Com relação à imagem e ao posicionamento político, o PSDB está mais à direita ou à esquerda?
No centro. Nós sempre tivemos apoios um pouco mais à direita, especialmente por conta da pauta econômica, das reformas, das privatizações. E sempre tivemos também o apoio da centro-esquerda, de pessoas independentes com esse viés na pauta social. A questão do Fundef, o programa de saúde da família, o Plano Real e os programas de transferência de renda. Nós começamos nos nossos governos o primeiro programa de transferência de renda no Brasil. Começou em Goiás com o programa Renda Cidadã, que depois virou Bolsa Escola no governo Fernando Henrique, e Bolsa Família, no governo Lula. Na reforma agrária, a gente fez menos barulho, mas tivemos muito mais efetividade, com políticas realmente de assentamento. Esta pauta social trouxe para o nosso espectro e para os nossos governos muita adesão de pessoas um pouco mais à esquerda. Mas reafirmo, o nosso compromisso é com o centro.
Um dos dois únicos é senadores remanescentes do partido é daqui, do DF, senador Izalci Lucas, que também já teve seus embates internos, mas decidiu permanecer na legenda. Como recuperar a importância do PSDB no Senado, cuja bancada se desidratou?
Eu vou apoiar fortemente o Izalci, não só aqui no DF, mas no sentido da gente trazer mais senadores para o partido, voltar a ter bancada. Incrivelmente, o PSDB não tem bancada. No Senado, não tem líder, não tem nem sala de liderança.
Está sendo articulada uma federação com o MDB. Se vingar, o partido não ficaria menos oposicionista? O senhor já conversou com o presidente do MDB, Baleia Rossi (SP)?
Recebi mensagens de cumprimentos de vários presidentes, dentre eles, o Baleia. É claro que eu não darei um passo sequer sem ouvir a Comissão Executiva, as principais lideranças e, sobretudo, o nosso presidenciável, o pré-candidato Eduardo Leite. Qualquer definição em termos de federação, só virá depois das eleições municipais. Não vejo muito clima para a gente fazer qualquer movimento mais forte agora, nesse período de eleições municipais.
Qual a opinião do senhor em relação à indicação do ministro da Justiça, Fávio Dino (PT-MA) ao Supremo Tribunal Federal?
Eu não conversei com os senadores, eles é que vão votar. Eu prefiro não dar minha opinião neste momento em respeito à autonomia deles. Eu tive uma boa relação com o governador Flávio Dino, quando fui governador de Goiás. Ele participava do consórcio Brasil Central, do qual era presidente. Acho que é uma pessoa séria, preparada.
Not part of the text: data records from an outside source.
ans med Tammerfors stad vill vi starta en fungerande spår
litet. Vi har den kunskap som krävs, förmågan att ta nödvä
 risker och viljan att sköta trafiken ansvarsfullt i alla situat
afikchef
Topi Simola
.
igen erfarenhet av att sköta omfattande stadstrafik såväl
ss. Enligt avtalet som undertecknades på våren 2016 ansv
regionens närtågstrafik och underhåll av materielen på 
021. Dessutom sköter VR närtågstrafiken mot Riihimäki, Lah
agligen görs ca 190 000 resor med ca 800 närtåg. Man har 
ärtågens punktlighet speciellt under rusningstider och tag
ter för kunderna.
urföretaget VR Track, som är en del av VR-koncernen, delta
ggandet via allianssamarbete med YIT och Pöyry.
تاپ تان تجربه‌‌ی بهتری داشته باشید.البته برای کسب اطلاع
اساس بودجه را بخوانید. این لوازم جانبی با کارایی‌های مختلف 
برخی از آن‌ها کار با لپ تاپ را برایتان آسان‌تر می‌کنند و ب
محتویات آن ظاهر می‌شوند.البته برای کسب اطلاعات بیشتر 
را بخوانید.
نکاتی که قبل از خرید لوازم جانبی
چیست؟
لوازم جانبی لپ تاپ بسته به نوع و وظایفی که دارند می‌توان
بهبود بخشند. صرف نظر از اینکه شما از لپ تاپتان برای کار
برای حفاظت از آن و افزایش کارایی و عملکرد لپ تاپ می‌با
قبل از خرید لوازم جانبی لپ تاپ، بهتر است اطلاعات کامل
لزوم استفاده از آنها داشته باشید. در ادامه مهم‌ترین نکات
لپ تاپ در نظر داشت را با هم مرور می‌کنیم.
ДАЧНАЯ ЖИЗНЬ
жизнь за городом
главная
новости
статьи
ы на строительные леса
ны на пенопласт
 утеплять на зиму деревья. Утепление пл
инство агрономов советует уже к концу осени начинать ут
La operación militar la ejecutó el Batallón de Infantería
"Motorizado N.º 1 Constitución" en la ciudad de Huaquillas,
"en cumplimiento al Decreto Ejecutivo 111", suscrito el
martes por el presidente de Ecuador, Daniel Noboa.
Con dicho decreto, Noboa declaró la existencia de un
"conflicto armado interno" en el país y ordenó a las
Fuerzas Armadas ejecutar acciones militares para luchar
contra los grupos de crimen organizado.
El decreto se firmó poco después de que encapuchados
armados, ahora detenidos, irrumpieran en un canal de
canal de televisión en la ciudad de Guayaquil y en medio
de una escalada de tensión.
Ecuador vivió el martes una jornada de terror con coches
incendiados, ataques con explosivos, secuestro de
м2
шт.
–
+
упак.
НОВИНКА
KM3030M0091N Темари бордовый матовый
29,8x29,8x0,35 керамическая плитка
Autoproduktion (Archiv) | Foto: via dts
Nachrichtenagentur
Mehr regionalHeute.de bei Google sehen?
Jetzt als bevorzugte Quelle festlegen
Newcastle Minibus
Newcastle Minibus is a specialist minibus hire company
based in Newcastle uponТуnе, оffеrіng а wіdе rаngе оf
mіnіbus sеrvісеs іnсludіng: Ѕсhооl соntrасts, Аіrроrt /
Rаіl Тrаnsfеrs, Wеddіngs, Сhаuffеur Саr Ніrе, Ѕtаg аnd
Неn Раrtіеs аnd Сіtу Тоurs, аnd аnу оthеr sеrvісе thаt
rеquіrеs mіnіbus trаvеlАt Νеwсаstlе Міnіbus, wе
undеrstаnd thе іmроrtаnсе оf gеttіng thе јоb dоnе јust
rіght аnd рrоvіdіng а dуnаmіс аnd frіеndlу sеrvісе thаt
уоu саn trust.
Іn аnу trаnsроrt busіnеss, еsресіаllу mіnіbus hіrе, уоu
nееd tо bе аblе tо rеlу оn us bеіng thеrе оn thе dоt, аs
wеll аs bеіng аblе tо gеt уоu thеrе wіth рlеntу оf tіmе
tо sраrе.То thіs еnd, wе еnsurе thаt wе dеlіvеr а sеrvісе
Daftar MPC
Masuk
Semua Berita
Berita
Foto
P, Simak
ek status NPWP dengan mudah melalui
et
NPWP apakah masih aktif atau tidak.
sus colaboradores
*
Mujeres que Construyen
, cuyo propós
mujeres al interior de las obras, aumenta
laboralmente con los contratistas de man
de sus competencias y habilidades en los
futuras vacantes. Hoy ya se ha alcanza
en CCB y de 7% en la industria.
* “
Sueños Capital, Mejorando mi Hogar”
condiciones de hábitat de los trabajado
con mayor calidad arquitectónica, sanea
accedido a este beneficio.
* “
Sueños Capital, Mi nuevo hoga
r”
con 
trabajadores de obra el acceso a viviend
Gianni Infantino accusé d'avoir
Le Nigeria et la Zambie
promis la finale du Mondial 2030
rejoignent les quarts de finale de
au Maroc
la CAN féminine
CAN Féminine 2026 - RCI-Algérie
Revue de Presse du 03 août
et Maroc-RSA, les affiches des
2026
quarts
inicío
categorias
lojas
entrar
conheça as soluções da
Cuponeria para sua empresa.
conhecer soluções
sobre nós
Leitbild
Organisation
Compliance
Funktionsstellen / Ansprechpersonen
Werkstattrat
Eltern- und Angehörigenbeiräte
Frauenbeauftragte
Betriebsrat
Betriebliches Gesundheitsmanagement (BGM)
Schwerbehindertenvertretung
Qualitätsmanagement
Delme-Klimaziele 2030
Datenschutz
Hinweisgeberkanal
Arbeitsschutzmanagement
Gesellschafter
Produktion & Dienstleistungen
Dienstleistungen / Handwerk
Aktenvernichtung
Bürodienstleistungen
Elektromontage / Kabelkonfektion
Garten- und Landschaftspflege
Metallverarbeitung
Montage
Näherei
Quanto à Reforma Tributária, qual a opinião do senhor?
Me preocupa na Reforma Tributária o aumento de impostos. Sempre se falou em reforma para desonerar, simplificar. No mínimo, uma reforma tributária neutra. E o excesso de desonerações acaba privilegiando alguns em detrimento de outros. Vários estados já estão começando a aumentar a alíquota básica do ICMS. Tudo é muito preocupante.
Há crise na relação da classe política com o Supremo Tribunal Federal? Qual a avaliação do senhor com relação ao projeto que limita poderes da Corte?
É inegável que houve um constrangimento, um atrito, mas isso todo mundo sabe. É preciso garantir a harmonia entre os Poderes, que são independentes. Como eu não sou senador nem deputado, não quero ficar dando opiniões sobre o que não me não me cabe. No Brasil, as instituições são fortes, democráticas e, quando necessário, conversam e resolvem as situações de conflito entre elas próprias.